Under new lease terms, the IOC would pay the rent at the rate of Rs 65 lakh/year for the first 10 years, Rs 97.50 lakh/year during the 11-20 years and Rs 1.30 crore/year for the final 10 years of the lease. On the expiry of 30 year lease, IOC would hand over the plant to the state sugar federation on ‘as is, where is’ basis without any debt/payout liability.
The Corporation would set up a second generation ethanol plant, which forms the part of the larger roadmap of the union petroleum ministry for ramping up sugarcane-extracted ethanol value chain. This would not only cut the country’s oil import bill, but also provide remunerative prices to the sugarcane farmers, especially in the backdrop of the current sugar market glut and falling prices.
The second generation ethanol units employ latest technology to produce biofuels from agricultural residue, including sugarcane byproducts for mixing in fuel. In contrast, the first generation plants extract biofuels directly from sugar and vegetable oils through conventional technology.
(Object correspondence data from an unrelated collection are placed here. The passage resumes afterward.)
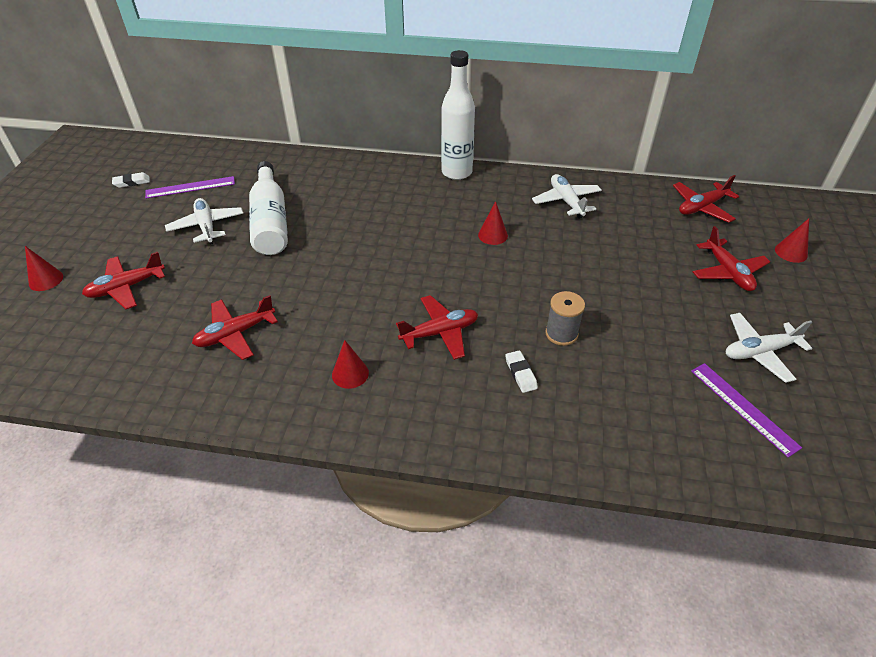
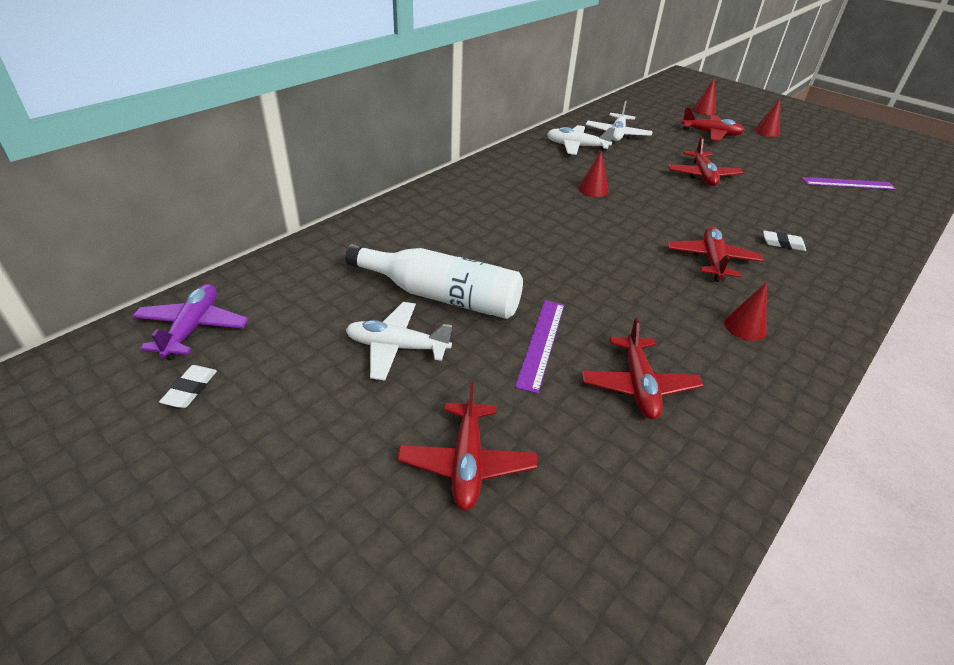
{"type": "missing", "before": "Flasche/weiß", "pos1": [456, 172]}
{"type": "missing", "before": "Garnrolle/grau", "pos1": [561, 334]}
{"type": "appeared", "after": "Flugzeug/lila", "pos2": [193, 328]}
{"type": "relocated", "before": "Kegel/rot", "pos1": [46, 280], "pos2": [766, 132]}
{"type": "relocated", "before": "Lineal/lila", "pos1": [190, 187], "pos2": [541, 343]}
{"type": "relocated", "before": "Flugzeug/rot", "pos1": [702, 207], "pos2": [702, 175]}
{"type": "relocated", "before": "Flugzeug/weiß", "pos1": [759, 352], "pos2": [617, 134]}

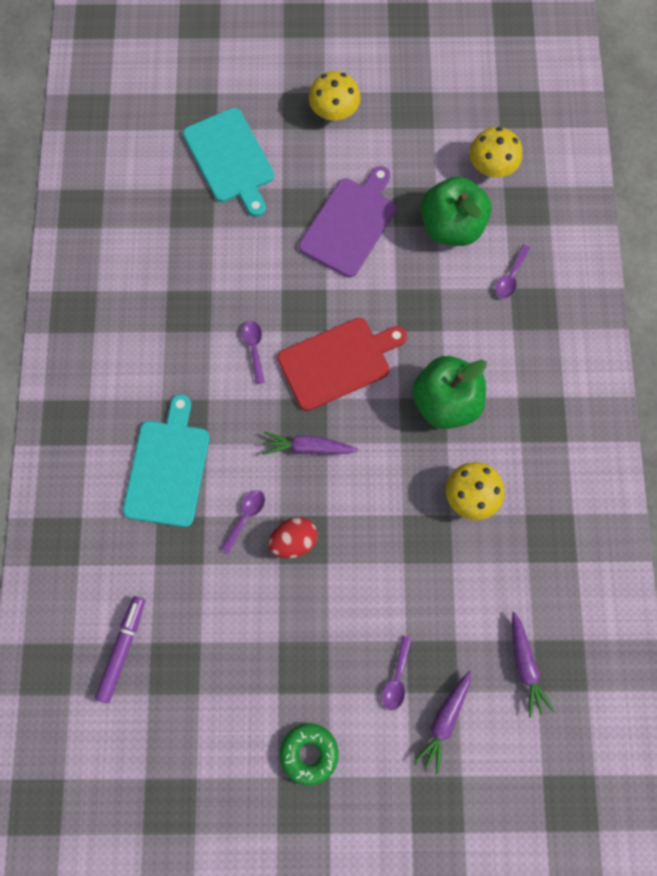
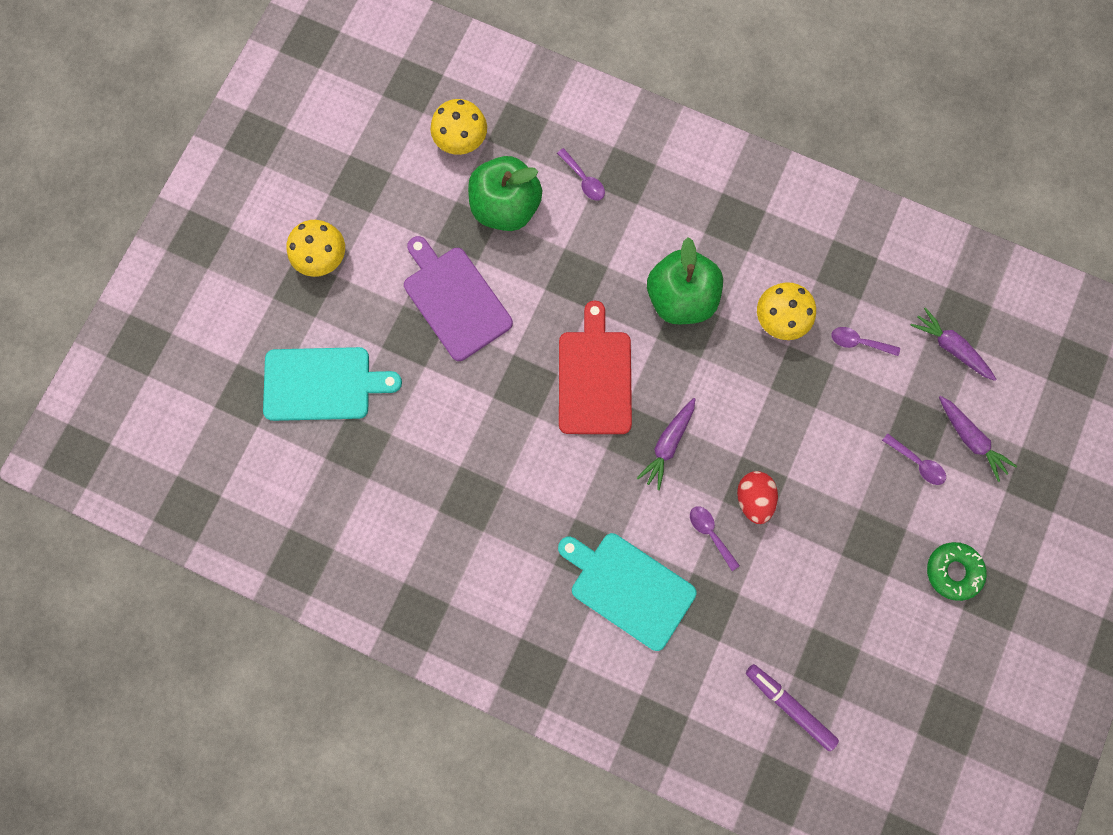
{"type": "relocated", "before": "Löffel/lila", "pos1": [254, 348], "pos2": [858, 342]}
{"type": "spun", "before": "Karotte/lila", "pos1": [525, 666], "pos2": [950, 347], "turn": -150}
In fact, the Centre wishes to further liberalise ethanol chain for doping in petrol for cutting oil import and tackling sugar glut. Currently, there is a provision of ethanol blending up to 10% in petrol, which the central government looks to harnessing optimally to help farmers and ease retail petrol prices.
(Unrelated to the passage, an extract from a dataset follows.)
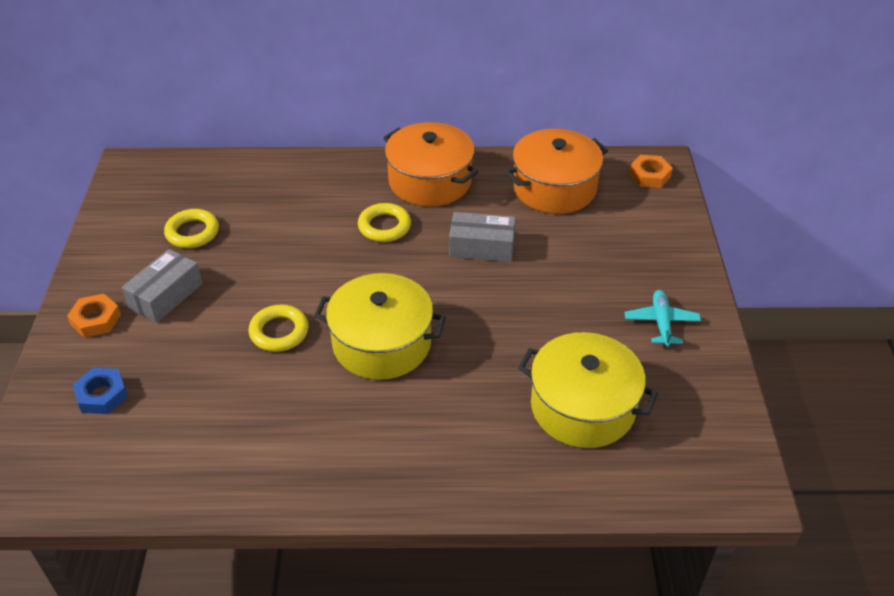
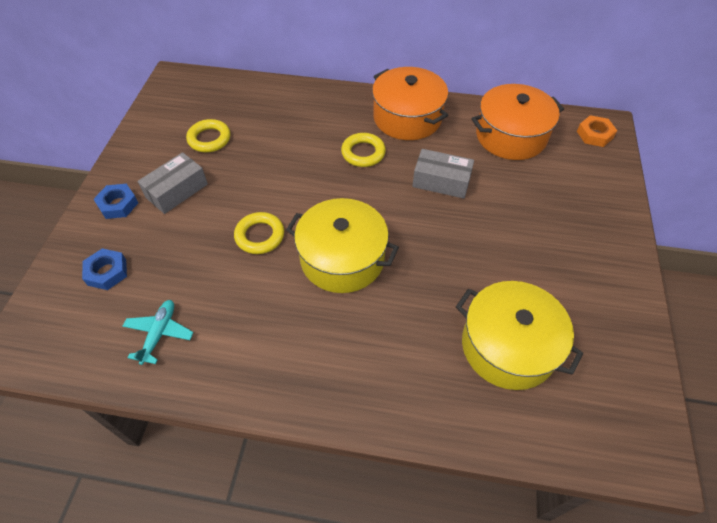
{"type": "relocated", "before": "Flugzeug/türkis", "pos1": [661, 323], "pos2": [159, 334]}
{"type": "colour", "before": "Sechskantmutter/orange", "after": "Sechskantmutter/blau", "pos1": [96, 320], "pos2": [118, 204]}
Meanwhile, the Adityanath cabinet has also abolished the dual taxation policy on the sale of ethanol mixed petrol. This is aimed at promoting mixing of ethanol in fuel and insulating cane farmers in UP, which is the country’s top sugarcane and sugar producer.
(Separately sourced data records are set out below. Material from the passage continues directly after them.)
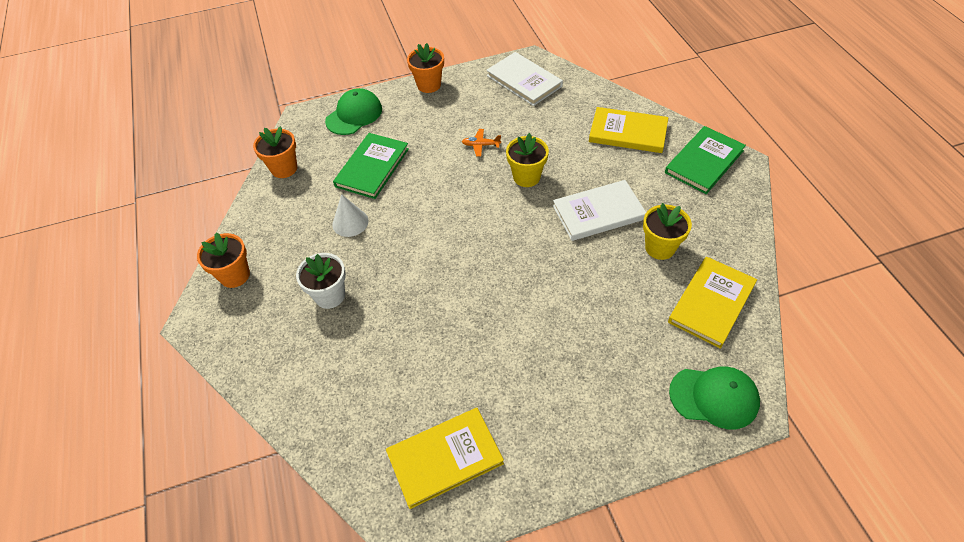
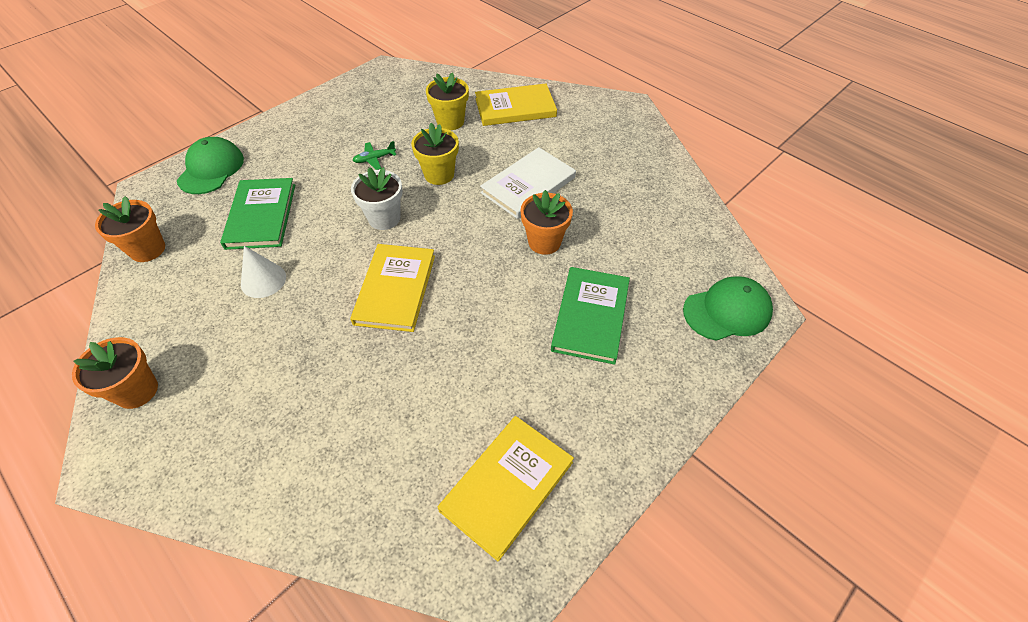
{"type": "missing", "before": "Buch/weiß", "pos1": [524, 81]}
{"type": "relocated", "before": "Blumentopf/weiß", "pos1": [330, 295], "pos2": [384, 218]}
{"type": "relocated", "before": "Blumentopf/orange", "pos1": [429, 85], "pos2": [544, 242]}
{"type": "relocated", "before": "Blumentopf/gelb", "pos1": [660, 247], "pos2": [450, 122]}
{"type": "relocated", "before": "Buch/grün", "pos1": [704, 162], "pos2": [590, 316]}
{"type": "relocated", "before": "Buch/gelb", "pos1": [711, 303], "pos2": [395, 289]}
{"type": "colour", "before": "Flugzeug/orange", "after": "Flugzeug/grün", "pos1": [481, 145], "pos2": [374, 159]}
Earlier, a petrol retail company paid Value Added Tax (VAT) at the rate of Rs 14.41/litre while procuring petrol for distribution in UP. Later, if the company mixed ethanol in the fuel, it was subjected to additional VAT levy.
This was hampering the ethanol chain, which the Adityanath government is looking to promote as a sustainable model for improving the financial condition of the various sugar sector stakeholders.